• [Text for analysis]:
┄┄┄┄┄┄┄┄┄┄┄┄┄┄┄┄┄┄┄┄
In the midst of this January cold-snap, there are a number of church organizations doing their part to warm up people living on the streets in Abbotsford.

Temperatures dipped to a low of -11 C on Tuesday, and are expected to remain several degrees below zero for the remainder of the week.

Central Heights Church and the Union Gospel Mission are two religious institutions making an effort to help the homeless during the current freezing temperatures.

“It’s not a matter of personal aggrandizement of anyone,” said Win Wachsmann, one of the organizers of the Central Heights Church program. “This is something that one church is doing and we would encourage other churches to do the same.”

Central Heights Church has created a cold-weather-care program to collect socks, clothes and other gear from their church community and distribute it to the 5 and 2 Ministries and the Cyrus Centre to pass along to adults and youth who are homeless.

Wachsmann said there is no particular goal or number they are trying to reach, but they are trying to help as many people as they can.

“We had some success before Christmas and we’re continuing now during the ongoing cold weather,” he said. “We’ve got so many people who are homeless and disadvantaged.

“If your socks get wet, there is no place to dry them, so you have to find new ones.”
┄┄┄┄┄┄┄┄┄┄┄┄┄┄┄┄┄┄┄┄
• [Data extract]:
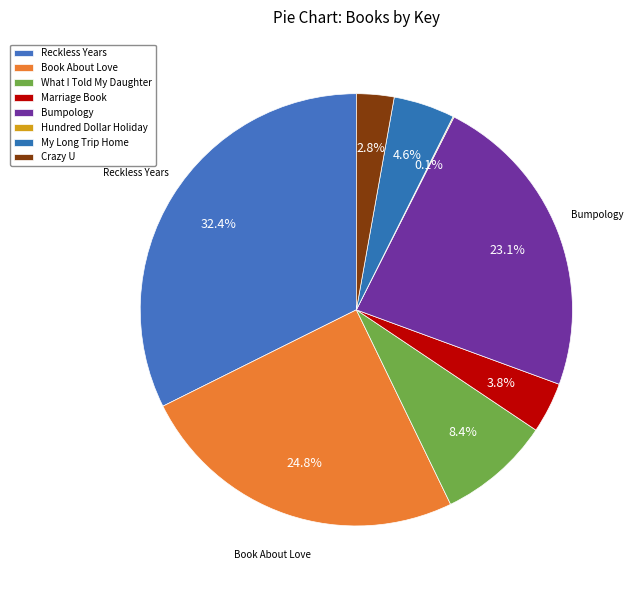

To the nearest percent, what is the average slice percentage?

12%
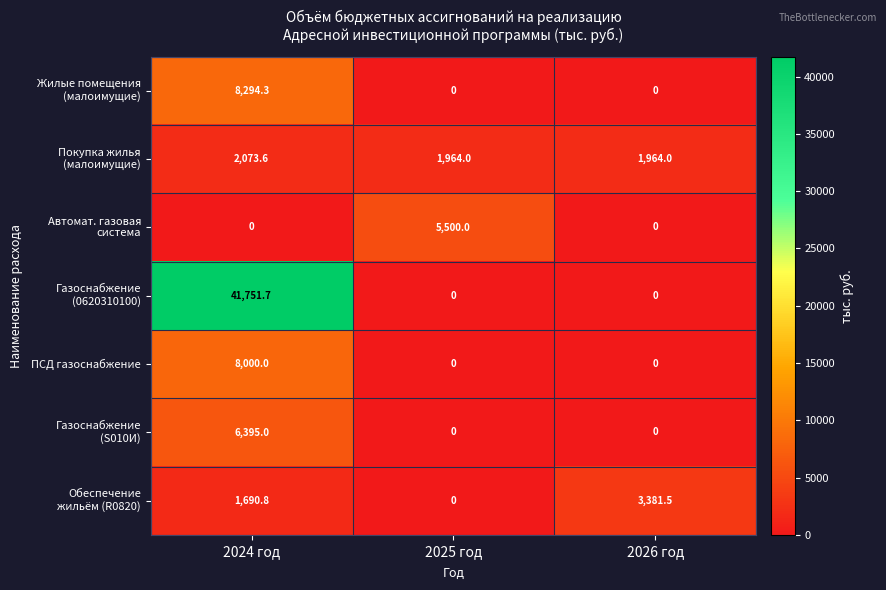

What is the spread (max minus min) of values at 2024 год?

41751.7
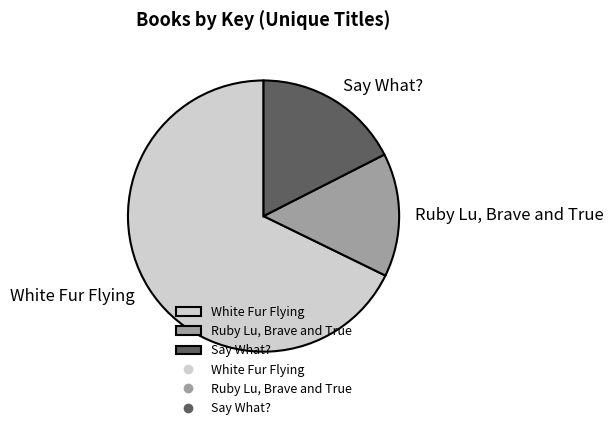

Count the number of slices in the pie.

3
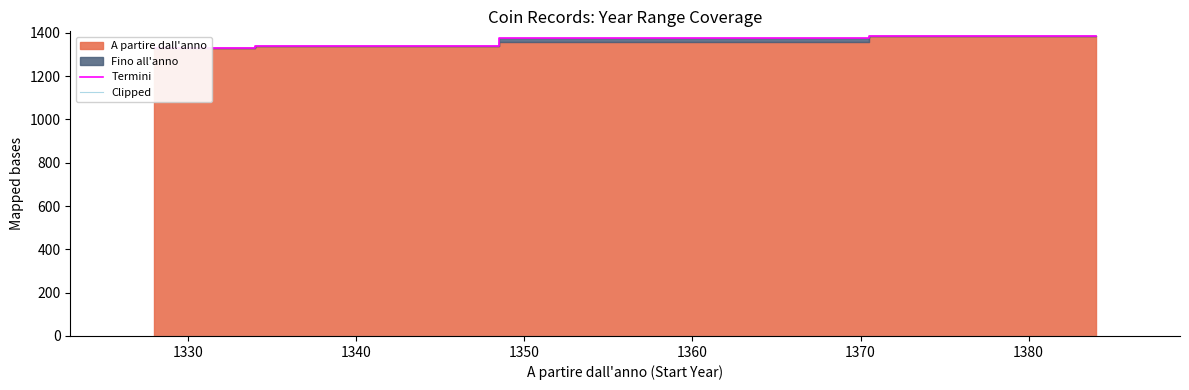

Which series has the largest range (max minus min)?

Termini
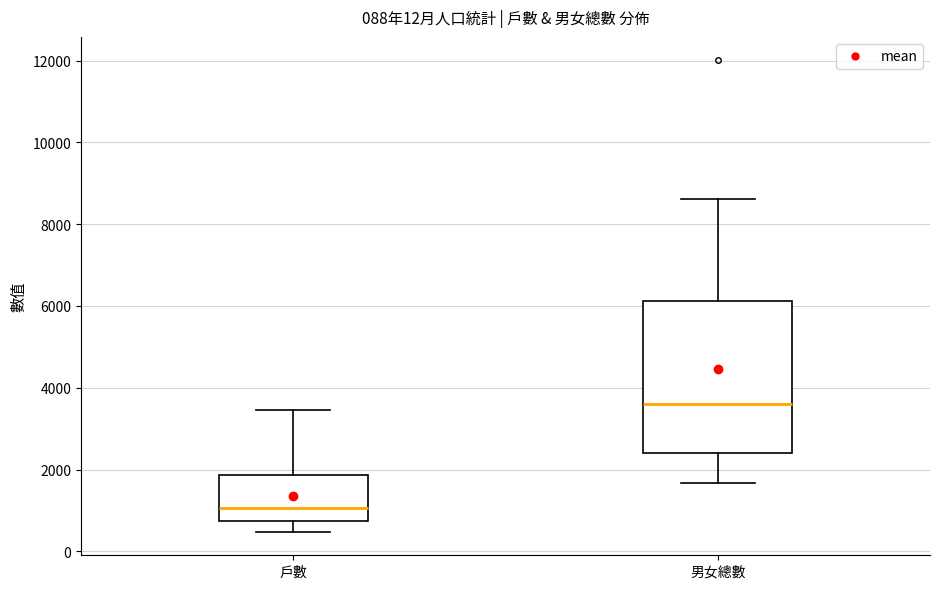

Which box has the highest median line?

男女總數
┄┄┄┄┄┄┄┄┄┄┄┄┄┄┄┄┄┄┄┄
• [Tasks]:
1 > List every organization named in the article about the Abbotsford cold snap.
2 > Duplicate the records from the line containing "Count the number of slices in the pie." through the final line of the records, and leave out the pictures.
The article and the records were taken from unrelated sources.

• [Set of answers]:
1 >
Central Heights Church
Union Gospel Mission
5 and 2 Ministries
Cyrus Centre

2 >
Count the number of slices in the pie.

3

Which series has the largest range (max minus min)?

Termini

Which box has the highest median line?

男女總數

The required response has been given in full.